* **Task statement**:
Collect every line below that contains the word "داده", and copy each one in full. Case counts.
/---
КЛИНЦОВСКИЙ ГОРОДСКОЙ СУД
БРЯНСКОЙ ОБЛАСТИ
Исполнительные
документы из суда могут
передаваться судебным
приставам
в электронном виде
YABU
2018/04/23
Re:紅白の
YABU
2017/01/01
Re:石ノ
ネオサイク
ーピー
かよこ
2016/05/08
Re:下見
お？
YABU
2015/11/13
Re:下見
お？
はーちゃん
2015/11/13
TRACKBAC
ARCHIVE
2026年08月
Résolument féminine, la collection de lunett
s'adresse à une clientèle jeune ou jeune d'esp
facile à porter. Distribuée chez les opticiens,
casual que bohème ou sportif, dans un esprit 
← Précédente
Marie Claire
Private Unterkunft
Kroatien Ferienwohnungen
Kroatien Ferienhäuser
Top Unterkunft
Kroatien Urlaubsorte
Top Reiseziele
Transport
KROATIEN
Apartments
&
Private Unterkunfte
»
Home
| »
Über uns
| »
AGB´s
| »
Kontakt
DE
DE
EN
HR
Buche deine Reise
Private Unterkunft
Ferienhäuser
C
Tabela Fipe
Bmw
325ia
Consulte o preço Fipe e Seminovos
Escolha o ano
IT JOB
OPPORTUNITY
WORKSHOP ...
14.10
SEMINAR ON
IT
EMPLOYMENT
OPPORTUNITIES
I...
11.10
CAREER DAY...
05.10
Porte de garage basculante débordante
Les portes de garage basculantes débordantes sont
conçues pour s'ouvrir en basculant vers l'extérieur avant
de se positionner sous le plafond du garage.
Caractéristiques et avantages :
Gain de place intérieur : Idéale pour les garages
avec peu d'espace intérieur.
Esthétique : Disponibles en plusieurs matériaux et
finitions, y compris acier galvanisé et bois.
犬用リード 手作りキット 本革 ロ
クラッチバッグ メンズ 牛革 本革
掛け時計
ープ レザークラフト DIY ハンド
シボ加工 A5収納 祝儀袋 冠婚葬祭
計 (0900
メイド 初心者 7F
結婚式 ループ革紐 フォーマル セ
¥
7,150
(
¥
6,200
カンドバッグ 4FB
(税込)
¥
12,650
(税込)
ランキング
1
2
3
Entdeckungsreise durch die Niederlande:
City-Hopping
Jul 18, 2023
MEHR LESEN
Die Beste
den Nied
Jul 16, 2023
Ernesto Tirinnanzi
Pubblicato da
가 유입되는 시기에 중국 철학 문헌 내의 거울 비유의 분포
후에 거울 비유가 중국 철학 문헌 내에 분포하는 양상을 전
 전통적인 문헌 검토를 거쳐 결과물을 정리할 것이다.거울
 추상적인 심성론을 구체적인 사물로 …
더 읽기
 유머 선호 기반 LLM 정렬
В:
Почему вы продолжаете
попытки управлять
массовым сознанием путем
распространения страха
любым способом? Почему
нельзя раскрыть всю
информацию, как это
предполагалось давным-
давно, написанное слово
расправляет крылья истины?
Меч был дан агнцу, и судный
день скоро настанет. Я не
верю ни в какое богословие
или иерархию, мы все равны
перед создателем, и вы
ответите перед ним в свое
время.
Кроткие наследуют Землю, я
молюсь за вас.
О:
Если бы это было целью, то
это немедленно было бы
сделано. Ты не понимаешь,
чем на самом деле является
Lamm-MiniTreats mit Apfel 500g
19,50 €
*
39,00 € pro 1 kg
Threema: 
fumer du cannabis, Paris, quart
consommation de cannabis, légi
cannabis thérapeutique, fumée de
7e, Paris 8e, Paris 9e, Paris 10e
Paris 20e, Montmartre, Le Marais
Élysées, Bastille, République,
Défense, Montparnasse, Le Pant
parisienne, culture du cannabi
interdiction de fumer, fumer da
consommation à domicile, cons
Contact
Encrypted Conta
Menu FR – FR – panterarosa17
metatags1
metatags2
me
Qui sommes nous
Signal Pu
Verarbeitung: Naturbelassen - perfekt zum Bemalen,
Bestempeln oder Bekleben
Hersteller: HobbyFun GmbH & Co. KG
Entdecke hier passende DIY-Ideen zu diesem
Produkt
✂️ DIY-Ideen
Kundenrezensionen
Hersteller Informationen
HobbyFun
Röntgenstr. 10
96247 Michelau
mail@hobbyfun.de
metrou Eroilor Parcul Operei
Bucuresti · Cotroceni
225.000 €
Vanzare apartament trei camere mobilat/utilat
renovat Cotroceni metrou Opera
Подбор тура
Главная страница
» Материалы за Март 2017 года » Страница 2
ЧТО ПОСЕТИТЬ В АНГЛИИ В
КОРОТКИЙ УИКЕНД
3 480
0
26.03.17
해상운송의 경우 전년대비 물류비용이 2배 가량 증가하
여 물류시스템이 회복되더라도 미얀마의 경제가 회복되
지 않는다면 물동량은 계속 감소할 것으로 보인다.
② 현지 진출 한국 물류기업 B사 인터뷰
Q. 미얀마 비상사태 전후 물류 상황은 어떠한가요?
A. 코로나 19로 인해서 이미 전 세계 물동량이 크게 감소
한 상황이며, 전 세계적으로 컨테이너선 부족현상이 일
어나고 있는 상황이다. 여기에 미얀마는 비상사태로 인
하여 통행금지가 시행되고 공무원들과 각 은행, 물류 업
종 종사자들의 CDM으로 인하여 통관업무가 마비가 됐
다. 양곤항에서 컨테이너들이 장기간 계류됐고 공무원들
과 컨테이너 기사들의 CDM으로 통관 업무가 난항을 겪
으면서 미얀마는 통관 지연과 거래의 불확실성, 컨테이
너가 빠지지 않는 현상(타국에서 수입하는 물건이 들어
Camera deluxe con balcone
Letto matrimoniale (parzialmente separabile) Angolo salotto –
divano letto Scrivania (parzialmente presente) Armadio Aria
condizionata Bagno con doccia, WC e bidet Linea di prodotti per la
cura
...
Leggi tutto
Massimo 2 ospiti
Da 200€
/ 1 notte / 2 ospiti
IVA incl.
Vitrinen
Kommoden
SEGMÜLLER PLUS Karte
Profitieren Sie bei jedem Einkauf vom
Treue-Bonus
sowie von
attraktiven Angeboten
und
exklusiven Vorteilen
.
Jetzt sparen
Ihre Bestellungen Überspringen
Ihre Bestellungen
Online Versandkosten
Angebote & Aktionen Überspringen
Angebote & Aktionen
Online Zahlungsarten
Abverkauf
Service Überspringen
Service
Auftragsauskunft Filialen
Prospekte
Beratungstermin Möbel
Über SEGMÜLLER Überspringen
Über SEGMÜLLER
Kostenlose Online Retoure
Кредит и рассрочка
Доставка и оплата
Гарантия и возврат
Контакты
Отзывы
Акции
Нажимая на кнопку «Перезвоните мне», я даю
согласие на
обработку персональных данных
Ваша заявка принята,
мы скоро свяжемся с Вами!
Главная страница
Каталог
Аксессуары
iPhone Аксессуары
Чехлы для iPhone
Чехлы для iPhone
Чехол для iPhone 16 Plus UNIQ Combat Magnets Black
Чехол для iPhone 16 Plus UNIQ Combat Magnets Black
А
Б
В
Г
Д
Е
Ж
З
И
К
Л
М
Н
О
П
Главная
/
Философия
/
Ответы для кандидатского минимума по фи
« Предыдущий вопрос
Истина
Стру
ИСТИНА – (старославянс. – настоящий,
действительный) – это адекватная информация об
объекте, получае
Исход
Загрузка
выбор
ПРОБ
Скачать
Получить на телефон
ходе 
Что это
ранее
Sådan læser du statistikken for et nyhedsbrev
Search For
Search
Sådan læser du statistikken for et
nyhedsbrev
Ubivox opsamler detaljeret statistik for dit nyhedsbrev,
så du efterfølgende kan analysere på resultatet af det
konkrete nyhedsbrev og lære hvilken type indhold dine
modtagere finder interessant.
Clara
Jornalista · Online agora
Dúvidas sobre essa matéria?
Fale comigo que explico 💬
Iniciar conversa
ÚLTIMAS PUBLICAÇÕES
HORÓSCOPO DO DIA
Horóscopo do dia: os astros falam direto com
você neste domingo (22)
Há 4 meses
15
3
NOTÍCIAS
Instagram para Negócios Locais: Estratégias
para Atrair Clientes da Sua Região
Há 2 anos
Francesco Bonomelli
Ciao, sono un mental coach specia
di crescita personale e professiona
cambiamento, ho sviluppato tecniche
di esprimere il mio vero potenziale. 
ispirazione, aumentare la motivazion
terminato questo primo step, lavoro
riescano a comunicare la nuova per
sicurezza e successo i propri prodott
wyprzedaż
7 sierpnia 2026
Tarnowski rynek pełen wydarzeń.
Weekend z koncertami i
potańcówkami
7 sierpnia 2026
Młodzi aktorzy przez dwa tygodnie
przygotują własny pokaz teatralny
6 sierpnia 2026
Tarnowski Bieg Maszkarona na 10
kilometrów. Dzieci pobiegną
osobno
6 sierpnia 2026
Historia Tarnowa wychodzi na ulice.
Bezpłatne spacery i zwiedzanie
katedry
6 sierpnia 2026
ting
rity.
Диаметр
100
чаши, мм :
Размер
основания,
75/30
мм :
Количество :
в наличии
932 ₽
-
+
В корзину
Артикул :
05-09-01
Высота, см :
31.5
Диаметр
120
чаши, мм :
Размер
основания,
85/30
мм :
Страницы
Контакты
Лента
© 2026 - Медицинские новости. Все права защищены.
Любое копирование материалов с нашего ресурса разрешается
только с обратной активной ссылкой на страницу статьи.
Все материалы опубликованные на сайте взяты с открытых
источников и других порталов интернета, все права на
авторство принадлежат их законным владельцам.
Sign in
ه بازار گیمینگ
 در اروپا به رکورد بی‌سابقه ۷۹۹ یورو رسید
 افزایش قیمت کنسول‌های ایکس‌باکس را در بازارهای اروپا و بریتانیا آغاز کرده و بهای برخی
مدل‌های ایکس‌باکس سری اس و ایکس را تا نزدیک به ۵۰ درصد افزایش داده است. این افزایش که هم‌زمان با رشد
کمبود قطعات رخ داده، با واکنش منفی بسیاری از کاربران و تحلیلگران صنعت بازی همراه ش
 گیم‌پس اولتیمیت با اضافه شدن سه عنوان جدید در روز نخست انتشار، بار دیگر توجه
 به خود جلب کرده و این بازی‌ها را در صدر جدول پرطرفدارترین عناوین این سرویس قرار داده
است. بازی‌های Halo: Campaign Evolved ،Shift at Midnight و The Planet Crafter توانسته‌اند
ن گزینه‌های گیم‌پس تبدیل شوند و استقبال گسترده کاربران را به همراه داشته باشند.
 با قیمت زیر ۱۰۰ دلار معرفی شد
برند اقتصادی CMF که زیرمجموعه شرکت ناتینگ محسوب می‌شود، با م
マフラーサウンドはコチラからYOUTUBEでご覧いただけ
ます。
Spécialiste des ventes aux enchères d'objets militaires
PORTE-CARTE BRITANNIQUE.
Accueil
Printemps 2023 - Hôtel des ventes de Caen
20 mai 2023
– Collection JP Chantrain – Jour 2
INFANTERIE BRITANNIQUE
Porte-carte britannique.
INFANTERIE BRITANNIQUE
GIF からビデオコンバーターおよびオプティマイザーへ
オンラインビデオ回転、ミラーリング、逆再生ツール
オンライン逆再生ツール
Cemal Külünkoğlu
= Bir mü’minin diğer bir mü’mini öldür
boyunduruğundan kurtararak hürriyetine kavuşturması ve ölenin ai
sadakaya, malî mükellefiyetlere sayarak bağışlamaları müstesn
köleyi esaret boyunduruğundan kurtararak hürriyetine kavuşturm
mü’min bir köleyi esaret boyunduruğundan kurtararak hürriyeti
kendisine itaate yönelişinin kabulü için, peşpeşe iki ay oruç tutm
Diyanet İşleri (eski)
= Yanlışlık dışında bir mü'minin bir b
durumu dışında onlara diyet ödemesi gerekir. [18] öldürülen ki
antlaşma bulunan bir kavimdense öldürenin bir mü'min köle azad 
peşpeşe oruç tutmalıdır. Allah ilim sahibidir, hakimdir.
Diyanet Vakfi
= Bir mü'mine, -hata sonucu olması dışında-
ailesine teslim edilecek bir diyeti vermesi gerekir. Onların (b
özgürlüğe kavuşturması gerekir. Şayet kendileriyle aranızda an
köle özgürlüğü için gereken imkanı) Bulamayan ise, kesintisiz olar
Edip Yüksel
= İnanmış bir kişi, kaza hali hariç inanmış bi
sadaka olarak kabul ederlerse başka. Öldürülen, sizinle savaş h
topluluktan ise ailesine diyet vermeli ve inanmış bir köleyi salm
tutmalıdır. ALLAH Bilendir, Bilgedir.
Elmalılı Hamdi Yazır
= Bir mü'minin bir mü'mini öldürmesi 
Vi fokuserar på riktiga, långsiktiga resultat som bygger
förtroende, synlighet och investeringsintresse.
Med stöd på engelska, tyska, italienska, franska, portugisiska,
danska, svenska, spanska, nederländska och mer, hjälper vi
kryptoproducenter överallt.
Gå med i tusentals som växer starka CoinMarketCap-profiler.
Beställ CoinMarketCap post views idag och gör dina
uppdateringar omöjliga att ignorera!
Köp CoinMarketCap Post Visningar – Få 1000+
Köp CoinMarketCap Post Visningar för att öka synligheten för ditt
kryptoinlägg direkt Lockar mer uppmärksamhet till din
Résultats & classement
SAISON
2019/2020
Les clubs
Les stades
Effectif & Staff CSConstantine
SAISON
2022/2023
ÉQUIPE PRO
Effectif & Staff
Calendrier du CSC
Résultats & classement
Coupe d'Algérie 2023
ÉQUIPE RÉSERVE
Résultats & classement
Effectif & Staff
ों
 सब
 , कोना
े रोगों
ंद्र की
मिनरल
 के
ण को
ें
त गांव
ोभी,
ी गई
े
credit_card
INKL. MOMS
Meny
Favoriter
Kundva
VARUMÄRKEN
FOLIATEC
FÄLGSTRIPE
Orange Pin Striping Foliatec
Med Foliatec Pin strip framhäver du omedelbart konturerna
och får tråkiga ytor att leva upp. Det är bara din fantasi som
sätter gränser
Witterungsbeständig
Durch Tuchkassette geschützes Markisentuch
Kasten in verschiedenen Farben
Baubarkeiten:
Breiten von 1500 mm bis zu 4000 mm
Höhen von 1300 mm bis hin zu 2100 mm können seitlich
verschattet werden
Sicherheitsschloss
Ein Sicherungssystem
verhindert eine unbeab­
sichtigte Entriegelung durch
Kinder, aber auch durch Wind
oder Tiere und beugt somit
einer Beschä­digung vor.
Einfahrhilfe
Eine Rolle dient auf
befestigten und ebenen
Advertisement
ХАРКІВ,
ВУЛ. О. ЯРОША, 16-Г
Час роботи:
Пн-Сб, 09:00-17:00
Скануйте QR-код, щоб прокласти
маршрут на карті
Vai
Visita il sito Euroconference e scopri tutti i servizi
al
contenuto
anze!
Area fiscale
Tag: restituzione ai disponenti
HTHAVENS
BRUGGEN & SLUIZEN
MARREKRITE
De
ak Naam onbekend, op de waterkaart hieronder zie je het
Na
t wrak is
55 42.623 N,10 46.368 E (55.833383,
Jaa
\---
* **Result below**:
مدل‌های ایکس‌باکس سری اس و ایکس را تا نزدیک به ۵۰ درصد افزایش داده است. این افزایش که هم‌زمان با رشد
کمبود قطعات رخ داده، با واکنش منفی بسیاری از کاربران و تحلیلگران صنعت بازی همراه ش
 به خود جلب کرده و این بازی‌ها را در صدر جدول پرطرفدارترین عناوین این سرویس قرار داده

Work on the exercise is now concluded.